___ Input records ___
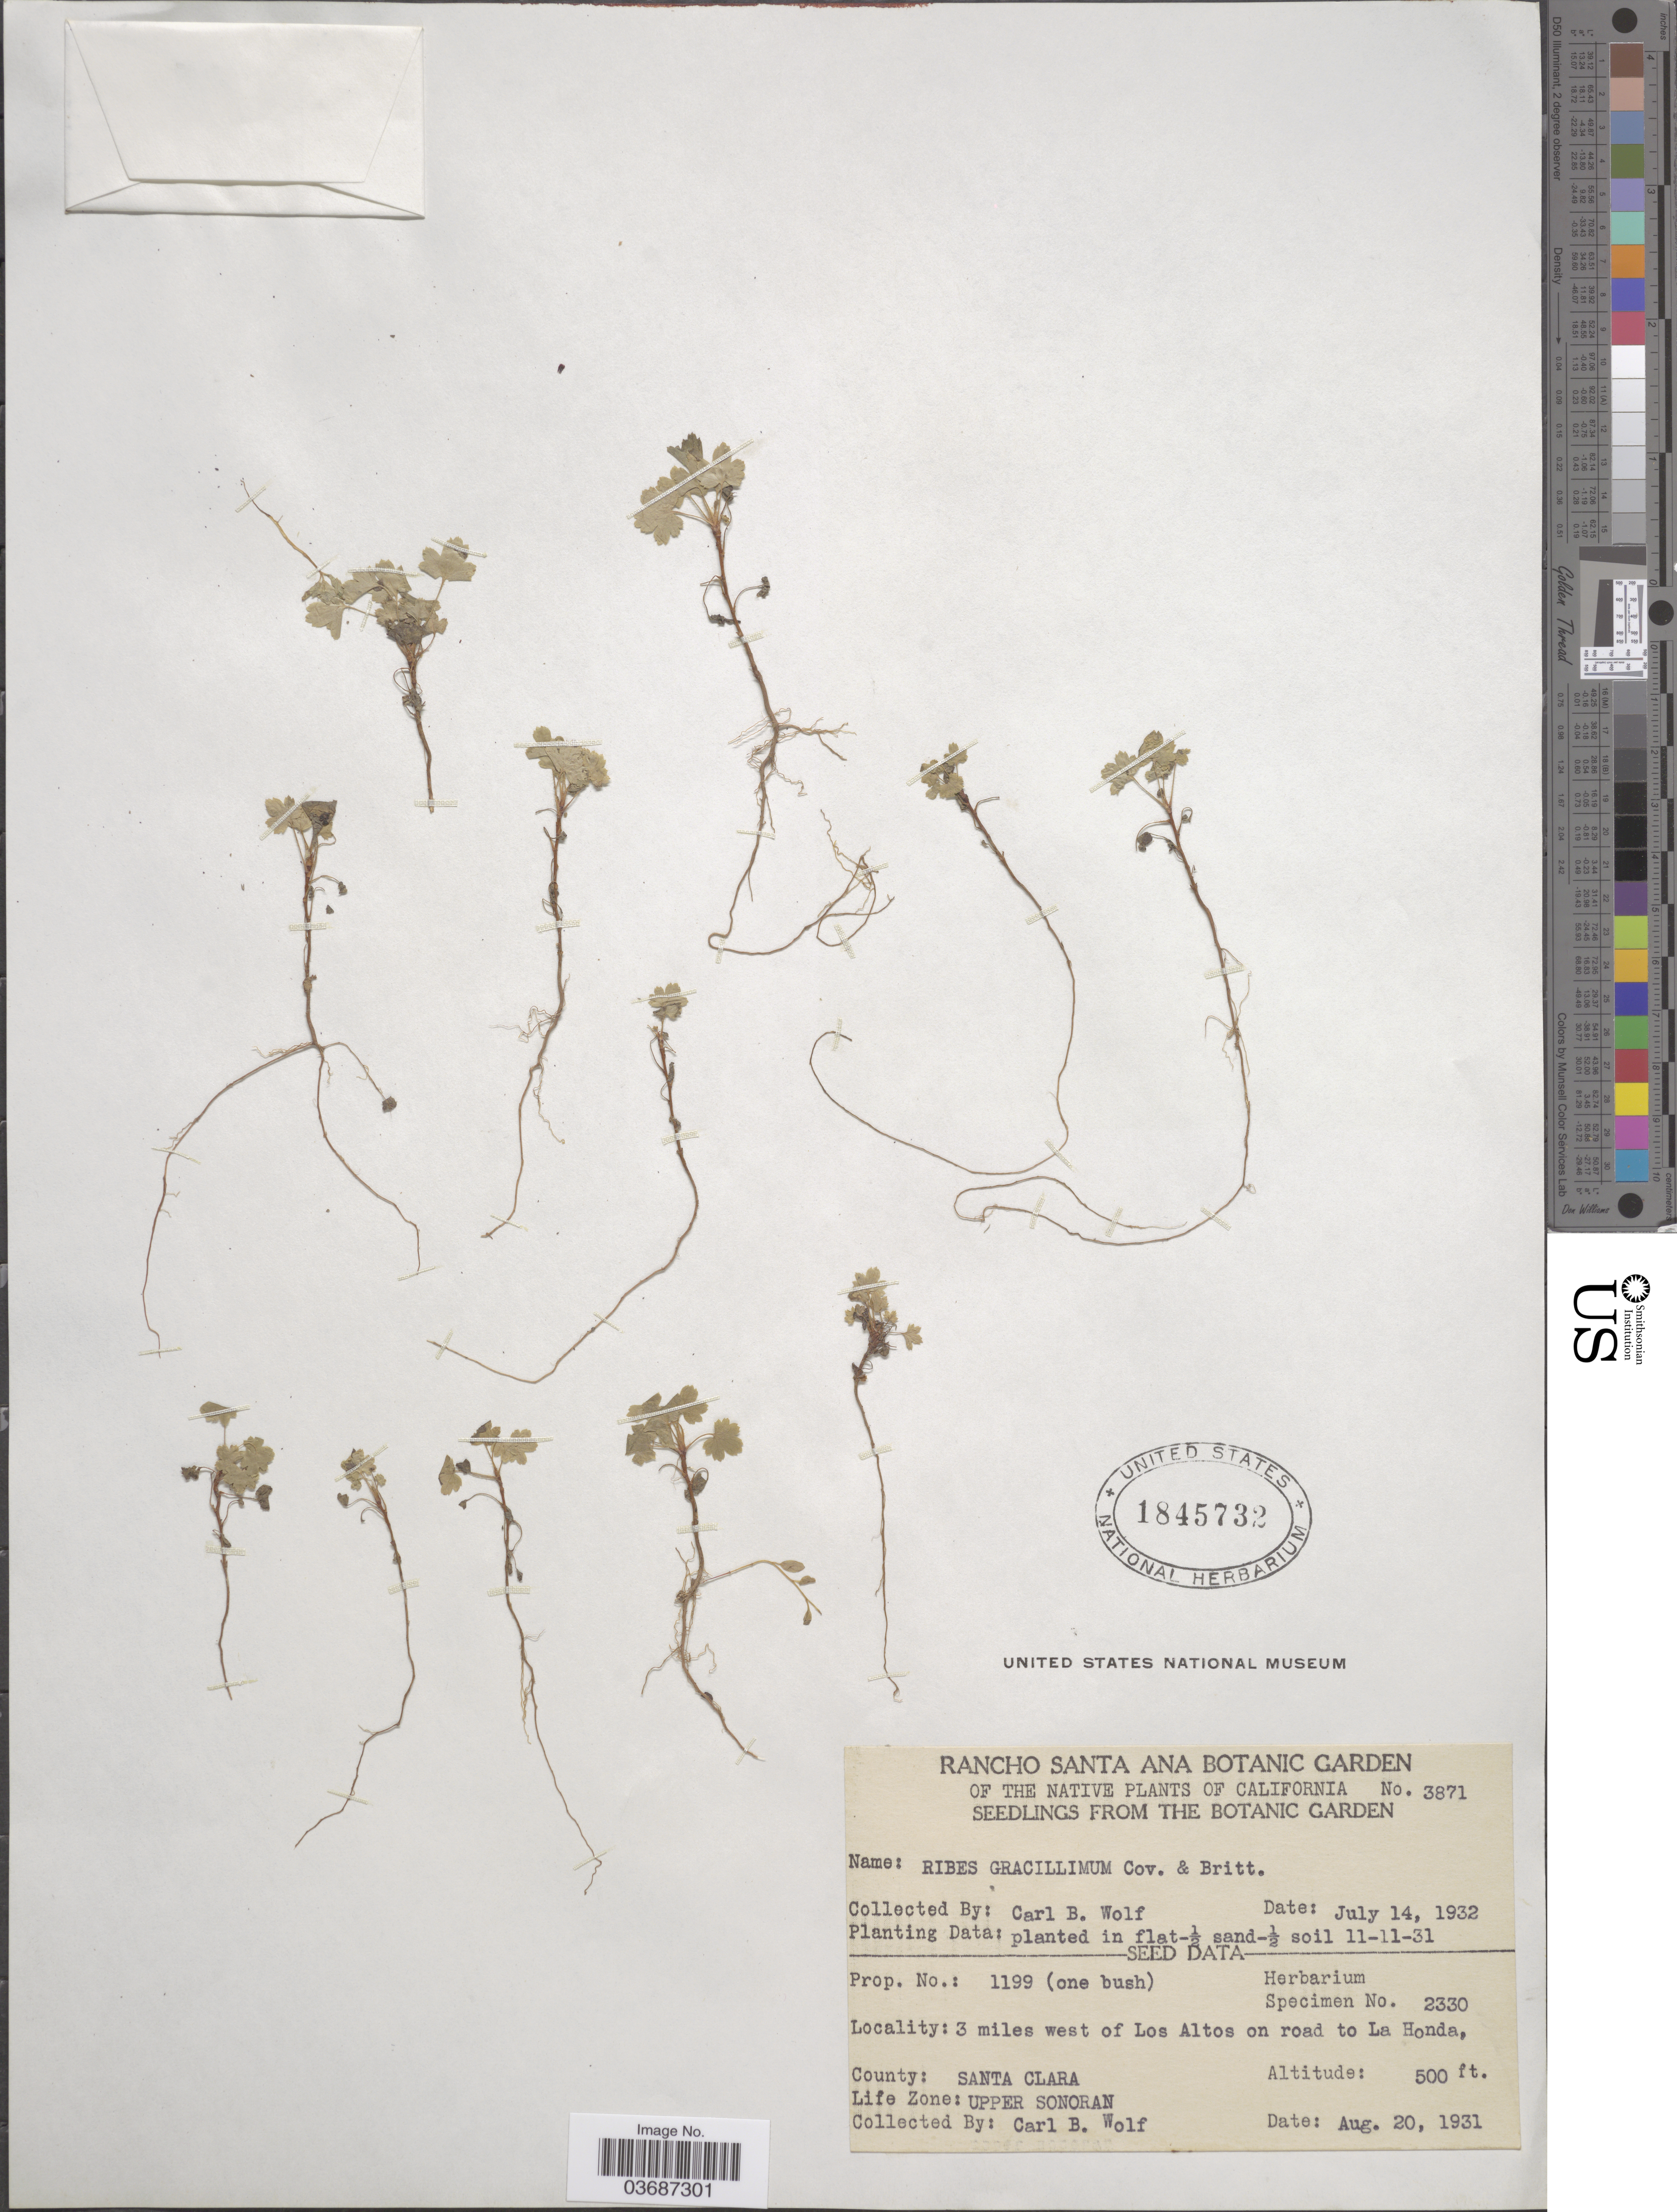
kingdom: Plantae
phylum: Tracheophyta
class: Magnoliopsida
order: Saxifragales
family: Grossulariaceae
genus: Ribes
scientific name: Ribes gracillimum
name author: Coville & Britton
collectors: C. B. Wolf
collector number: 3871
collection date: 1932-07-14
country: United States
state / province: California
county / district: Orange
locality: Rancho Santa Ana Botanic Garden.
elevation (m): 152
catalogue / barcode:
___
▸ Task requirements: Copy every line of the data above word for word, leaving out the pictures.

▸ Problem solution:
kingdom: Plantae
phylum: Tracheophyta
class: Magnoliopsida
order: Saxifragales
family: Grossulariaceae
genus: Ribes
scientific name: Ribes gracillimum
name author: Coville & Britton
collectors: C. B. Wolf
collector number: 3871
collection date: 1932-07-14
country: United States
state / province: California
county / district: Orange
locality: Rancho Santa Ana Botanic Garden.
elevation (m): 152
catalogue / barcode:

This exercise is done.